** Opening Material to process block **

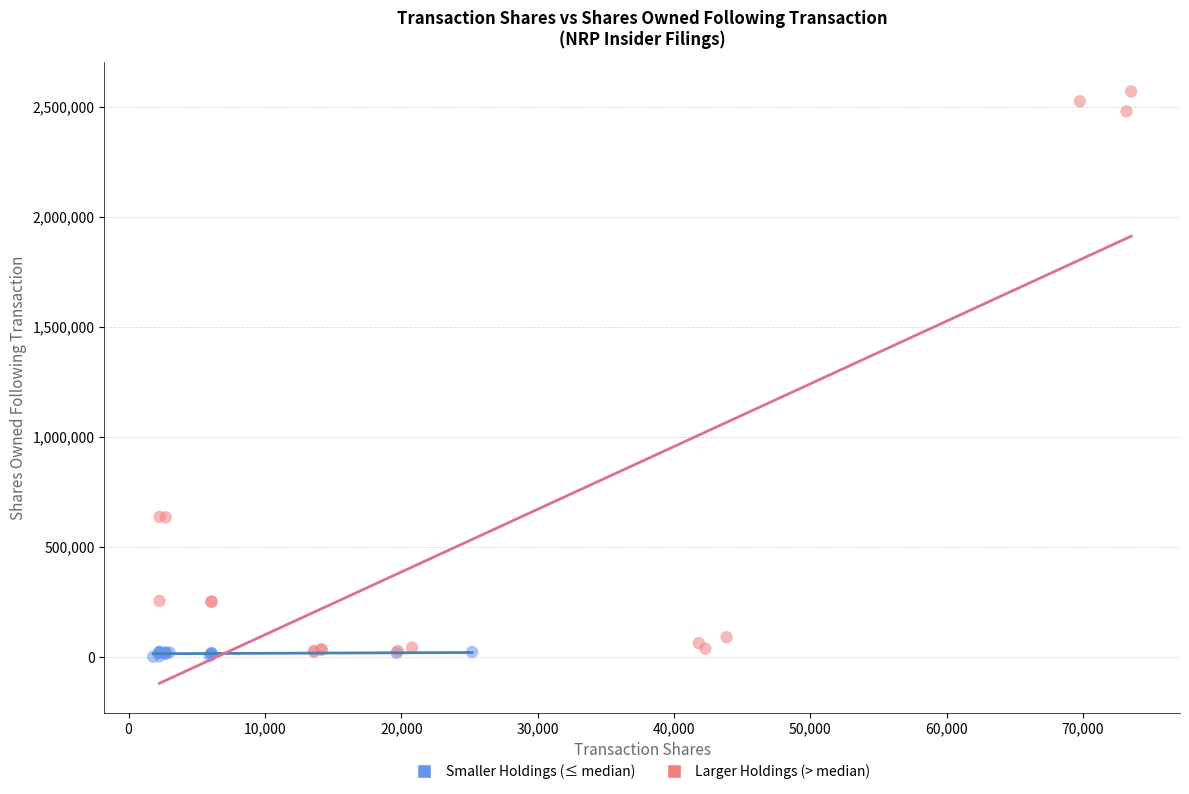

Which series has the widest spread of Y values?

Larger Holdings (> median)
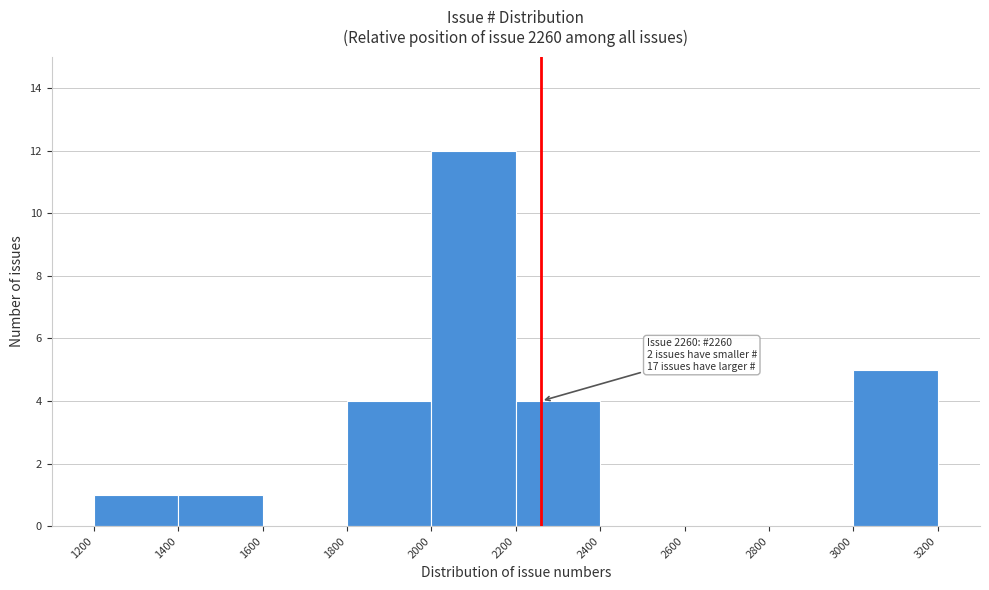

Which range on the x-axis has the tallest bar?

2000 to 2200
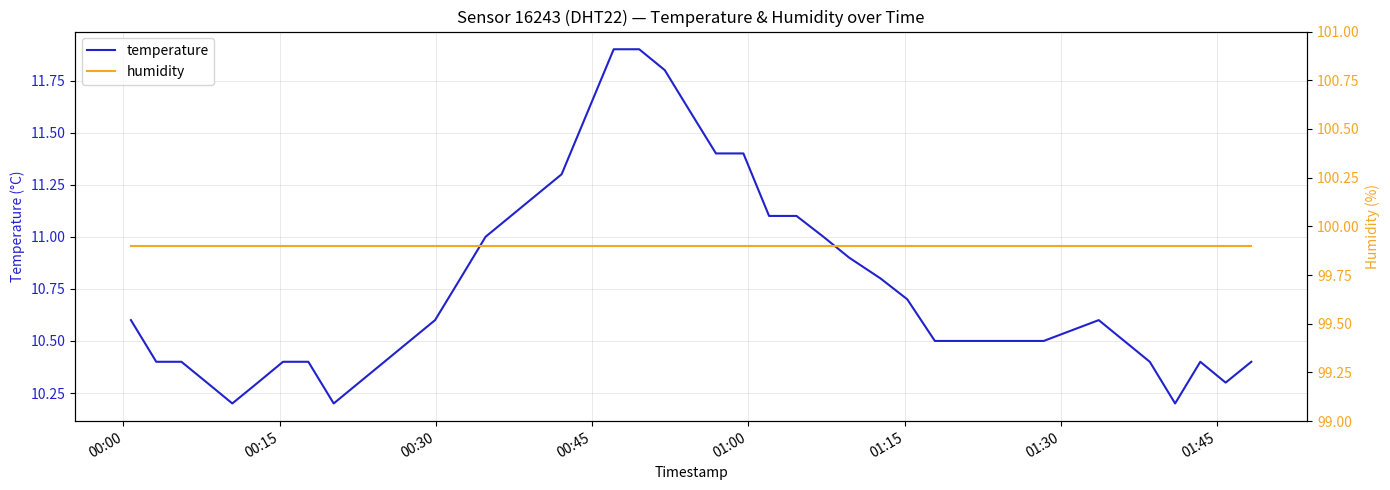

True or false: temperature and humidity intersect in this chart.

False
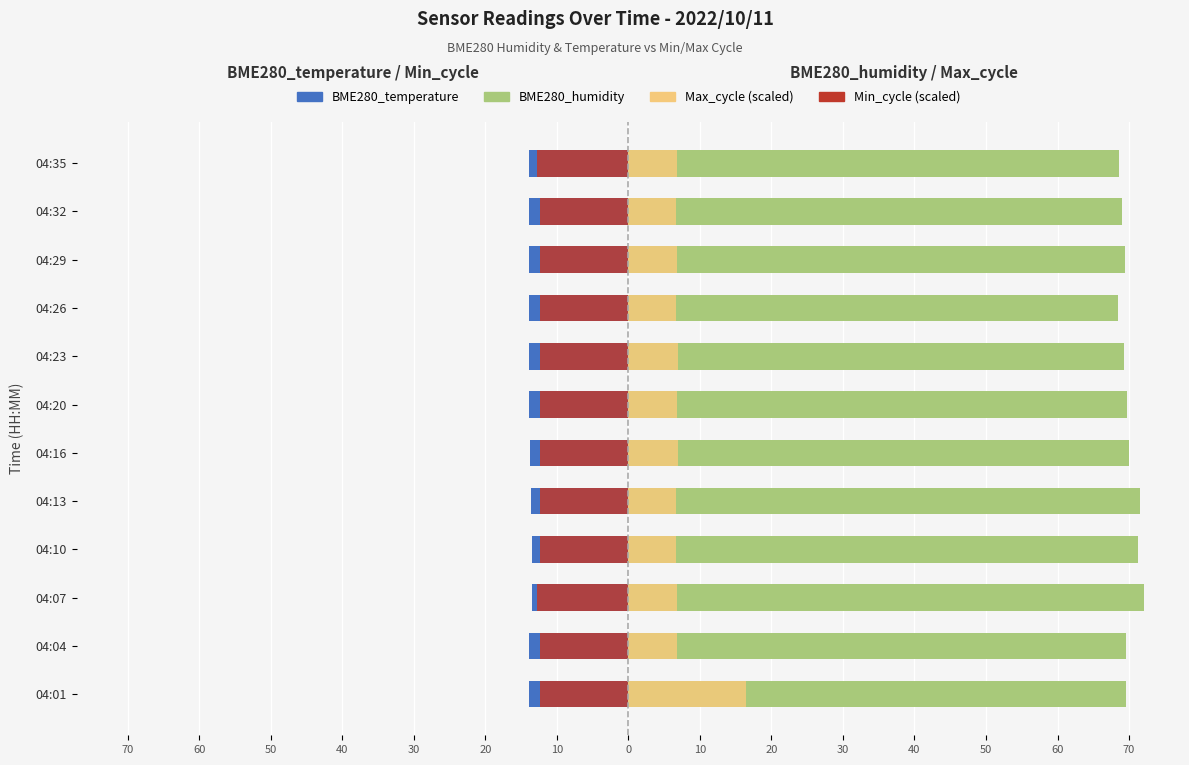

The value of BME280_humidity at 04:32 is 37.2. True or false?

False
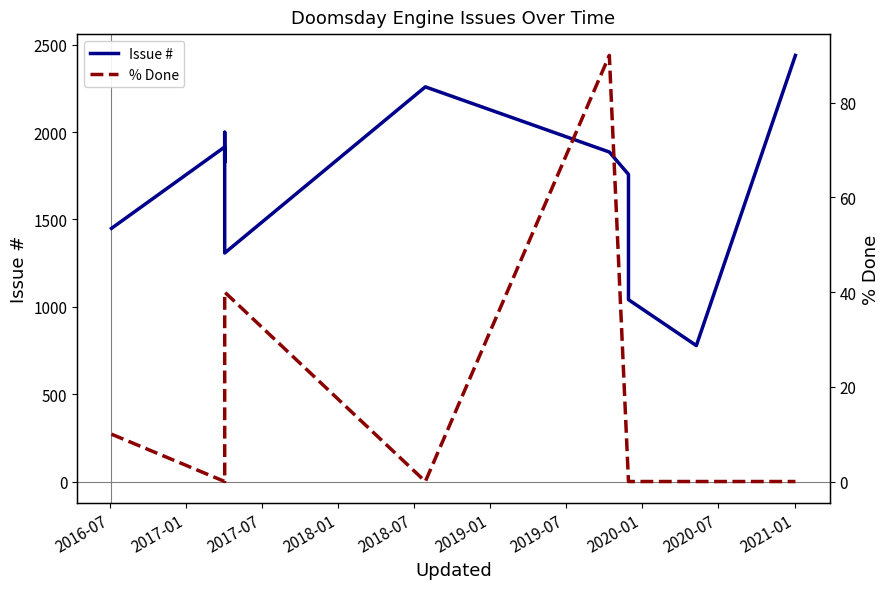

What is the difference between the Issue # values at 2020-07 and 2016-07?

309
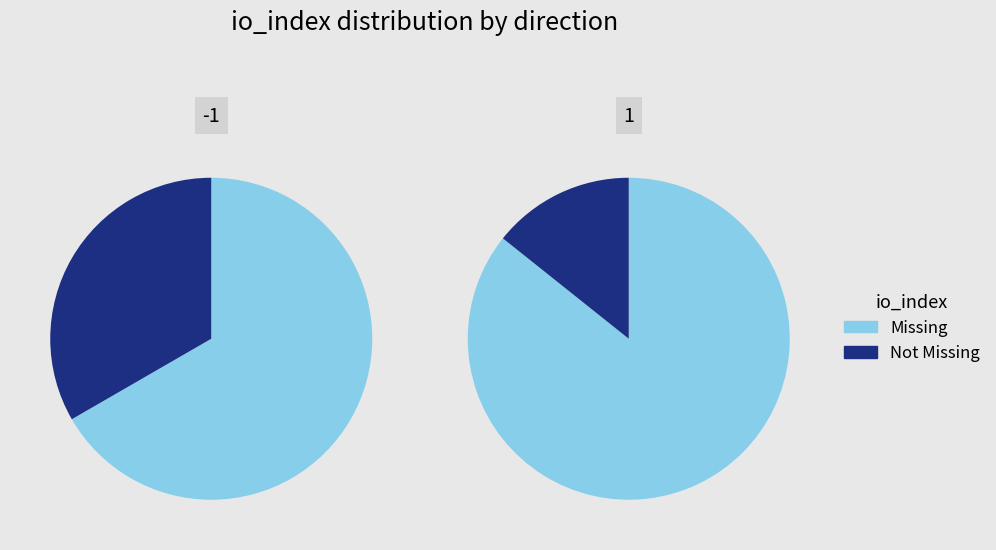

What is the largest slice in the pie chart?

1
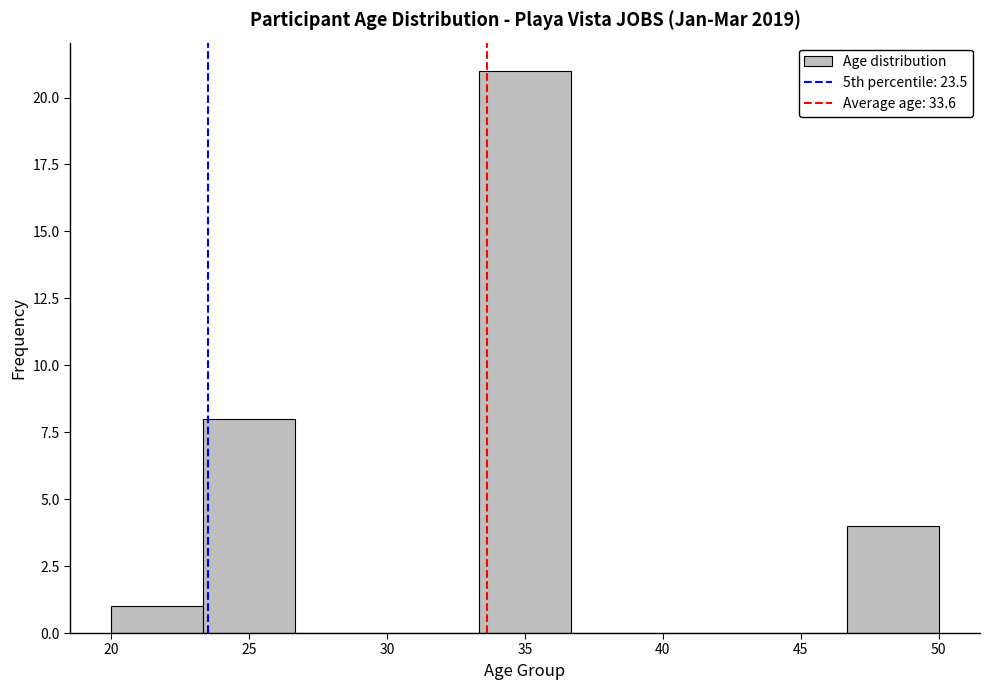

Reading left to right, transcribe this chart: for each bar, give the range it covers on the x-axis and its height. Neither the bar edges nor the heights are printed on the chart, so give them approximately, as read against the axes.

20.0 to 23.5: 1
23.5 to 26.5: 8
26.5 to 30.0: 0
30.0 to 33.5: 0
33.5 to 36.5: 21
36.5 to 40.0: 0
40.0 to 43.5: 0
43.5 to 46.5: 0
46.5 to 50.0: 4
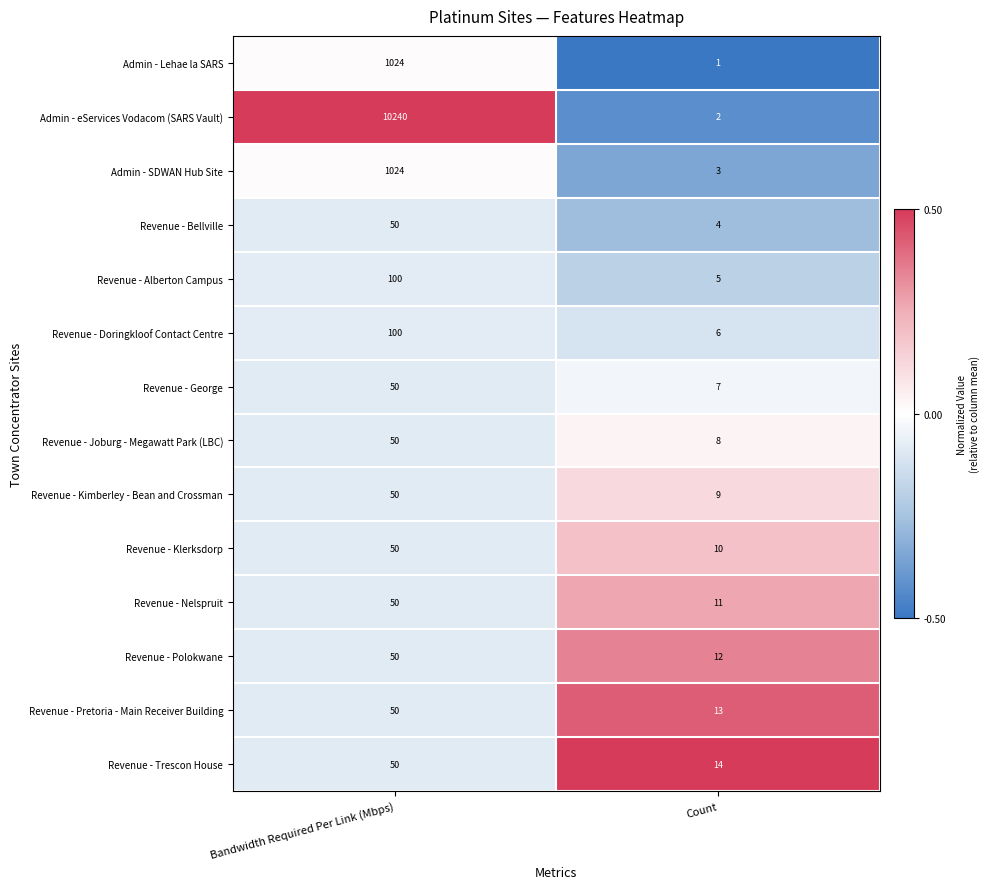

What is the spread (max minus min) of values at Count?

13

** Closing Material to process block **

* Problem details
Copy out every item above word for word, leaving out the pictures.

* Response area
Which series has the widest spread of Y values?

Larger Holdings (> median)

Which range on the x-axis has the tallest bar?

2000 to 2200

True or false: temperature and humidity intersect in this chart.

False

The value of BME280_humidity at 04:32 is 37.2. True or false?

False

What is the difference between the Issue # values at 2020-07 and 2016-07?

309

What is the largest slice in the pie chart?

1

Reading left to right, transcribe this chart: for each bar, give the range it covers on the x-axis and its height. Neither the bar edges nor the heights are printed on the chart, so give them approximately, as read against the axes.

20.0 to 23.5: 1
23.5 to 26.5: 8
26.5 to 30.0: 0
30.0 to 33.5: 0
33.5 to 36.5: 21
36.5 to 40.0: 0
40.0 to 43.5: 0
43.5 to 46.5: 0
46.5 to 50.0: 4

What is the spread (max minus min) of values at Count?

13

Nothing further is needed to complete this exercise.